__Exercise description__: Using the data below, reproduce exactly the lines from the line with "Dieter Maschine Birr" to the line with "brauchst. 7.", both included; pictures must be dropped.

┄┄┄┄┄┄

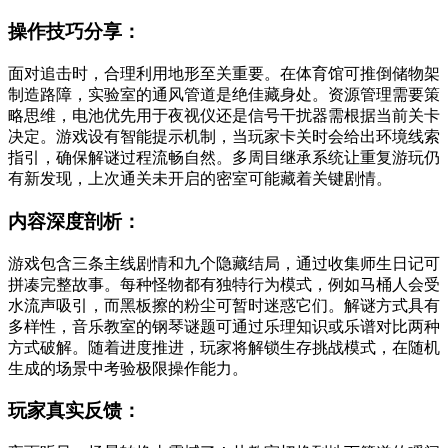
操作技巧分享：
面对追击时，合理利用地形至关重要。在体育馆可推倒储物架
制造路障，实验室的通风管道是绝佳藏身处。资源管理需要策
略思维，电池优先用于夜视仪还是信号干扰器需根据当前关卡
决定。游戏设有智能提示机制，当玩家卡关时会给出环境线索
指引，确保解谜过程流畅自然。多周目继承系统让重复游玩仍
有新发现，上次通关未开启的密室可能藏着关键剧情。
内容深度剖析：
游戏包含三条主线剧情和九个隐藏结局，通过收集师生日记可
拼凑完整故事。每种怪物都有独特行为模式，例如马桶人会受
水流声吸引，而黑板擦的粉尘可暂时迷惑它们。解谜方式具有
多样性，音乐教室的钢琴谜题可通过乐理知识或乐谱对比两种
方式破解。随着进度推进，玩家将解锁生存挑战模式，在随机
生成的场景中考验极限操作能力。
玩家真实反馈：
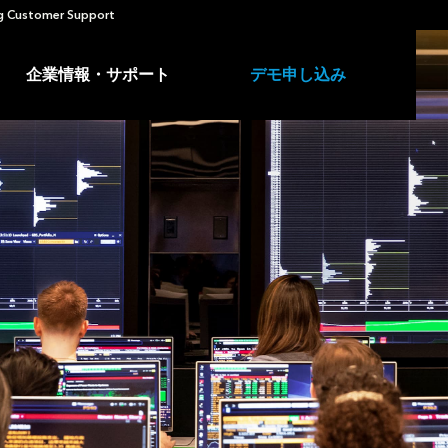
 Customer Support
企業情報・サポート
デモ申し込み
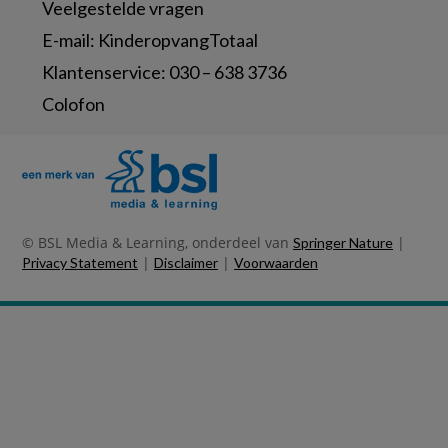
Veelgestelde vragen
E-mail:
KinderopvangTotaal
Klantenservice:
030 – 638 3736
Colofon
© BSL Media & Learning, onderdeel van
|
Springer Nature
|
|
Privacy Statement
Disclaimer
Voorwaarden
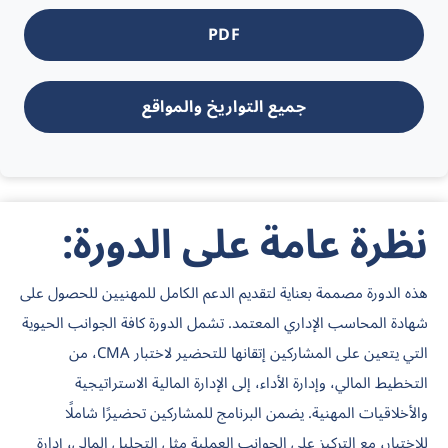
PDF
جميع التواريخ والمواقع
نظرة عامة على الدورة:
هذه الدورة مصممة بعناية لتقديم الدعم الكامل للمهنيين للحصول على
شهادة المحاسب الإداري المعتمد. تشمل الدورة كافة الجوانب الحيوية
التي يتعين على المشاركين إتقانها للتحضير لاختبار CMA، من
التخطيط المالي، وإدارة الأداء، إلى الإدارة المالية الاستراتيجية
والأخلاقيات المهنية. يضمن البرنامج للمشاركين تحضيرًا شاملًا
للاختبار، مع التركيز على الجوانب العملية مثل التحليل المالي، إدارة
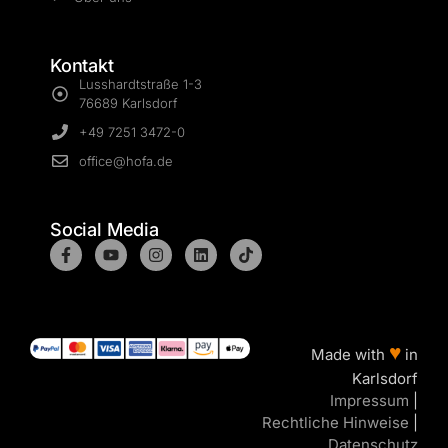
Kontakt
Lusshardtstraße 1-3
76689 Karlsdorf
+49 7251 3472-0
office@hofa.de
Social Media
♥
Made with
in
Karlsdorf
Impressum
|
Rechtliche Hinweise
|
Datenschutz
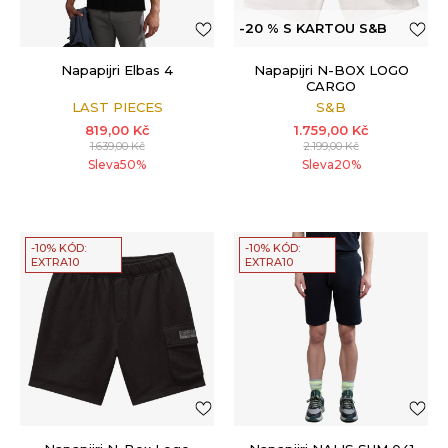
-20 % S KARTOU S&B
Napapijri Elbas 4
Napapijri N-BOX LOGO
CARGO
LAST PIECES
S&B
819,00
Kč
1.759,00
Kč
1.639,00
Kč
2.199,00
Kč
Sleva
50
%
Sleva
20
%
-10% KÓD:
-10% KÓD:
EXTRA10
EXTRA10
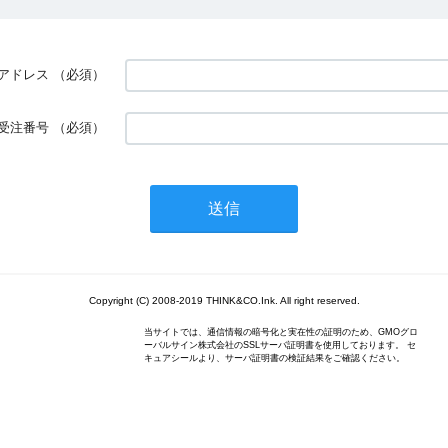
アドレス
（必須）
受注番号
（必須）
Copyright (C) 2008-2019 THINK&CO.Ink. All right reserved.
当サイトでは、通信情報の暗号化と実在性の証明のため、GMOグロ
ーバルサイン株式会社のSSLサーバ証明書を使用しております。 セ
キュアシールより、サーバ証明書の検証結果をご確認ください。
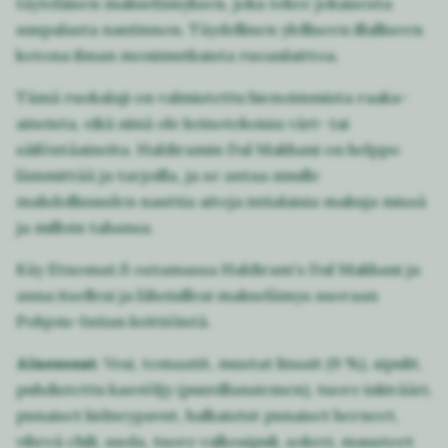
täyteläisen makuelämyksen, joka tekee jokaisesta
suupalasta nautinnon. Täydellinen ylelliseen illalliseen
kotona ilman monimutkaista ruoanlaittoa.
Tämä ruokalaji on valmistettu hienoimmista raaka-
aineista, eikä siinä ole keinotekoisia väri- tai
säilöntäaineita. Haldiramin Dal Makhani on helppo
lämmittää ja tarjoilla, ja se antaa sinulle
mahdollisuuden nauttia aitoja intialaisia makuja missä
ja milloin tahansa.
Käy Etnomat.fi ostamassa Haldiram's Dal Makhani ja
anna itsellesi ja läheisillesi makuelämys suoraan
Pohjois-Intian keittiöistä.
Ainesosat
: Vesi, tomaatit, mustat linssit (9 %), sipulit,
puhdistettu kasviöljy (puuvillansiemen), tuore inkivääri,
punaiset kidneypavut, halkaistut punaiset herneet,
vihreä chili, suola, tuore valkosipuli, sokeri, mausteet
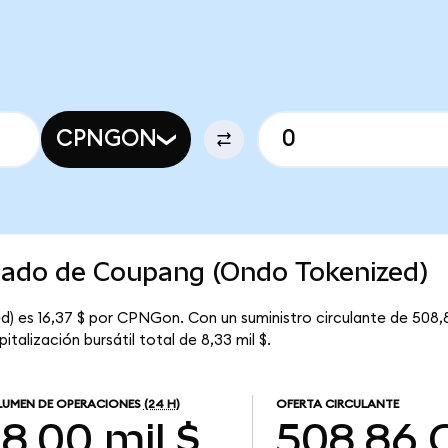
CPNGON
rcado de Coupang (Ondo Tokenized)
) es 16,37 $ por CPNGon. Con un suministro circulante de 508,
alización bursátil total de 8,33 mil $.
UMEN DE OPERACIONES
(24 H)
OFERTA CIRCULANTE
8,00 mil $
508,86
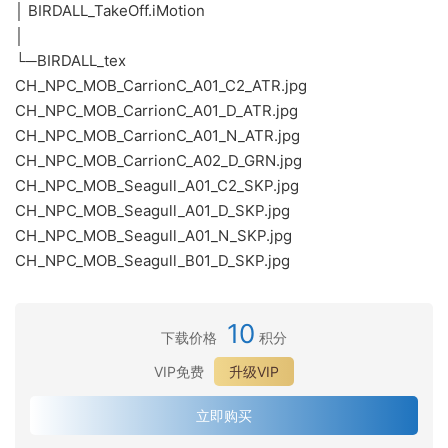
│ BIRDALL_TakeOff.iMotion
│
└─BIRDALL_tex
CH_NPC_MOB_CarrionC_A01_C2_ATR.jpg
CH_NPC_MOB_CarrionC_A01_D_ATR.jpg
CH_NPC_MOB_CarrionC_A01_N_ATR.jpg
CH_NPC_MOB_CarrionC_A02_D_GRN.jpg
CH_NPC_MOB_Seagull_A01_C2_SKP.jpg
CH_NPC_MOB_Seagull_A01_D_SKP.jpg
CH_NPC_MOB_Seagull_A01_N_SKP.jpg
CH_NPC_MOB_Seagull_B01_D_SKP.jpg
10
下载价格
积分
VIP免费
升级VIP
立即购买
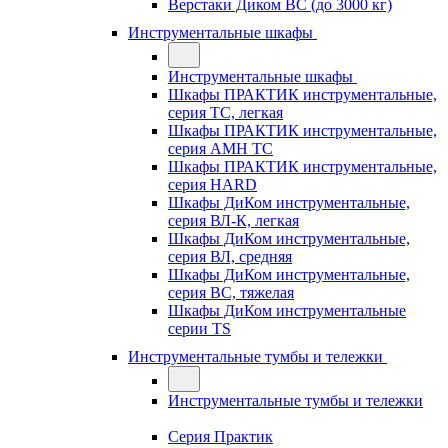
Верстаки Диком ВС (до 3000 кг)
Инструментальные шкафы
Инструментальные шкафы
Шкафы ПРАКТИК инструментальные,
серия TC, легкая
Шкафы ПРАКТИК инструментальные,
серия AMH TC
Шкафы ПРАКТИК инструментальные,
серия HARD
Шкафы ДиКом инструментальные,
cерия ВЛ-К, легкая
Шкафы ДиКом инструментальные,
серия ВЛ, средняя
Шкафы ДиКом инструментальные,
серия ВС, тяжелая
Шкафы ДиКом инструментальные
серии TS
Инструментальные тумбы и тележки
Инструментальные тумбы и тележки
Серия Практик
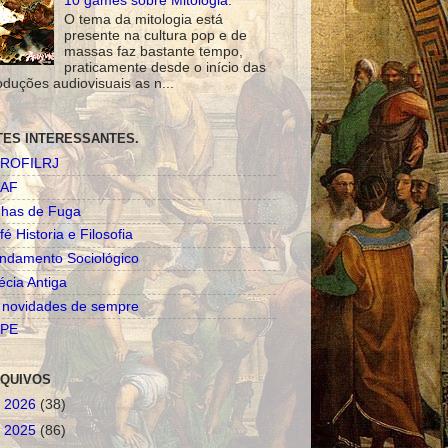
10 games sobre Mitologia.
O tema da mitologia está
presente na cultura pop e de
massas faz bastante tempo,
praticamente desde o início das
oduções audiovisuais as n...
TES INTERESSANTES.
ROFILRJ
AF
nhas de Fuga
fé Historia e Filosofia
ndamento Sociológico
écia Antiga
 novidades de sempre
PE
QUIVOS
►
2026
(38)
►
2025
(86)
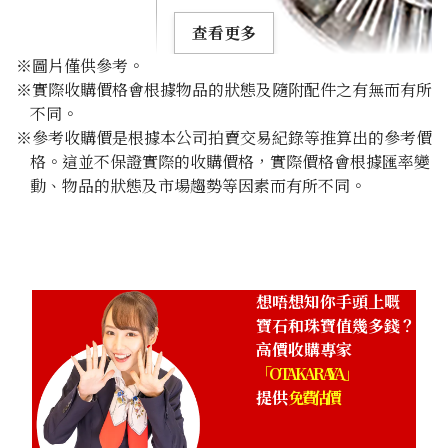
查看更多
※圖片僅供參考。
※實際收購價格會根據物品的狀態及隨附配件之有無而有所
不同。
※參考收購價是根據本公司拍賣交易紀錄等推算出的參考價
格。這並不保證實際的收購價格，實際價格會根據匯率變
Alexandrite ring 1.113ct
動、物品的狀態及市場趨勢等因素而有所不同。
參考回收價
HKD 21,248.84
想唔想知你手頭上嘅
寶石和珠寶值幾多錢？
高價收購專家
「OTAKARAYA」
提供
免費估價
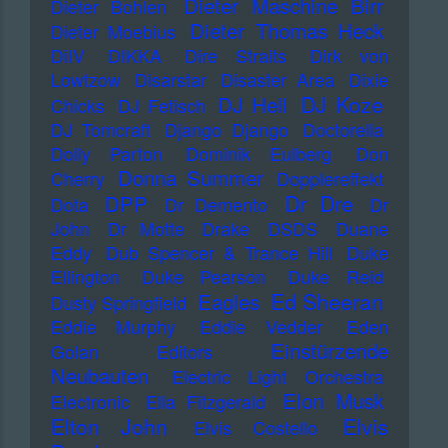
Dieter Maschine Birr
Dieter Bohlen
Dieter Thomas Heck
Dieter Moebius
DiIV
DIKKA
Dire Straits
Dirk von
Lowtzow
Disarstar
Disaster Area
Dixie
DJ Koze
DJ Hell
Chicks
DJ Fetisch
DJ Tomcraft
Django Django
Doctorella
Dolly Parton
Dominik Eulberg
Don
Donna Summer
Cherry
Dopplereffekt
Dr Dre
DPP
Dota
Dr Demento
Dr
John
Dr Motte
Drake
DSDS
Duane
Eddy
Dub Spencer & Trance Hill
Duke
Ellington
Duke Pearson
Duke Reid
Ed Sheeran
Eagles
Dusty Springfield
Eddie Murphy
Eddie Vedder
Eden
Einstürzende
Golan
Editors
Neubauten
Electric Light Orchestra
Elon Musk
Electronic
Ella Fitzgerald
Elton John
Elvis
Elvis Costello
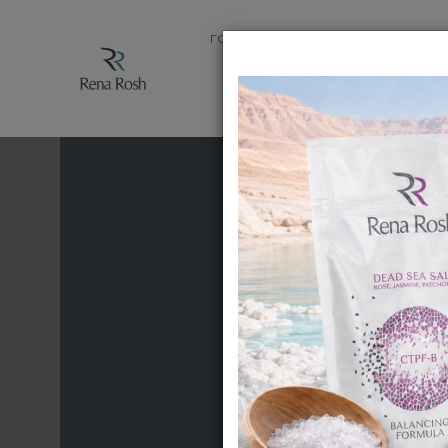
ГОЛОВНА
МАГАЗИН
ПРОДУК
ЗАПИТАН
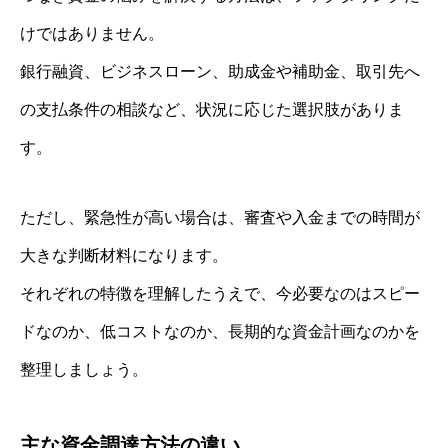
けではありません。
銀行融資、ビジネスローン、助成金や補助金、取引先へ
の支払条件の相談など、状況に応じた選択肢がありま
す。
ただし、緊急性が高い場合は、審査や入金までの時間が
大きな判断材料になります。
それぞれの特徴を理解したうえで、今必要なのはスピー
ドなのか、低コストなのか、長期的な資金計画なのかを
整理しましょう。
主な資金調達方法の違い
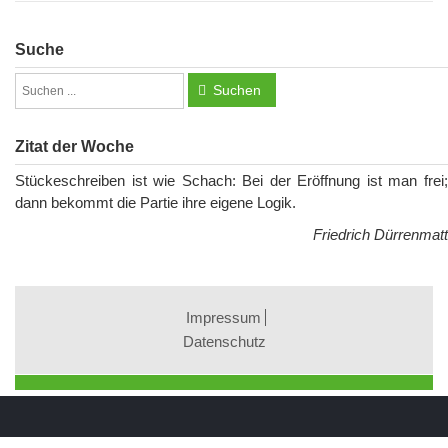
Suche
Suchen
Zitat der Woche
Stückeschreiben ist wie Schach: Bei der Eröffnung ist man frei;
dann bekommt die Partie ihre eigene Logik.
Friedrich Dürrenmatt
Impressum
Datenschutz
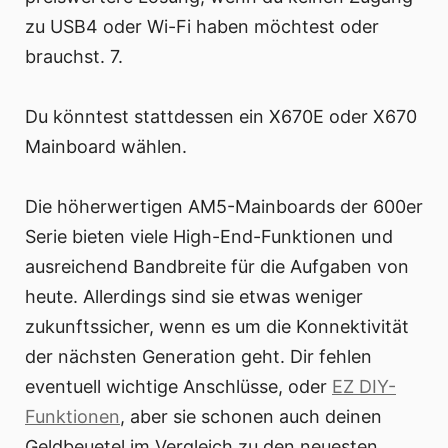
zu USB4 oder Wi-Fi haben möchtest oder
brauchst. 7.
Du könntest stattdessen ein X670E oder X670
Mainboard wählen.
Die höherwertigen AM5-Mainboards der 600er
Serie bieten viele High-End-Funktionen und
ausreichend Bandbreite für die Aufgaben von
heute. Allerdings sind sie etwas weniger
zukunftssicher, wenn es um die Konnektivität
der nächsten Generation geht. Dir fehlen
eventuell wichtige Anschlüsse, oder
EZ DIY-
Funktionen
, aber sie schonen auch deinen
Geldbeuetel im Vergleich zu den neuesten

┄┄┄┄┄┄

__Task output__:
Dieter Maschine Birr
Dieter Bohlen
Dieter Thomas Heck
Dieter Moebius
DiIV
DIKKA
Dire Straits
Dirk von
Lowtzow
Disarstar
Disaster Area
Dixie
DJ Koze
DJ Hell
Chicks
DJ Fetisch
DJ Tomcraft
Django Django
Doctorella
Dolly Parton
Dominik Eulberg
Don
Donna Summer
Cherry
Dopplereffekt
Dr Dre
DPP
Dota
Dr Demento
Dr
John
Dr Motte
Drake
DSDS
Duane
Eddy
Dub Spencer & Trance Hill
Duke
Ellington
Duke Pearson
Duke Reid
Ed Sheeran
Eagles
Dusty Springfield
Eddie Murphy
Eddie Vedder
Eden
Einstürzende
Golan
Editors
Neubauten
Electric Light Orchestra
Elon Musk
Electronic
Ella Fitzgerald
Elton John
Elvis
Elvis Costello
ГОЛОВНА
МАГАЗИН
ПРОДУК
ЗАПИТАН
けではありません。
銀行融資、ビジネスローン、助成金や補助金、取引先へ
の支払条件の相談など、状況に応じた選択肢がありま
す。
ただし、緊急性が高い場合は、審査や入金までの時間が
大きな判断材料になります。
それぞれの特徴を理解したうえで、今必要なのはスピー
ドなのか、低コストなのか、長期的な資金計画なのかを
整理しましょう。
主な資金調達方法の違い
Suche
Suchen
Zitat der Woche
Stückeschreiben ist wie Schach: Bei der Eröffnung ist man frei;
dann bekommt die Partie ihre eigene Logik.
Friedrich Dürrenmatt
Impressum
Datenschutz
zu USB4 oder Wi-Fi haben möchtest oder
brauchst. 7.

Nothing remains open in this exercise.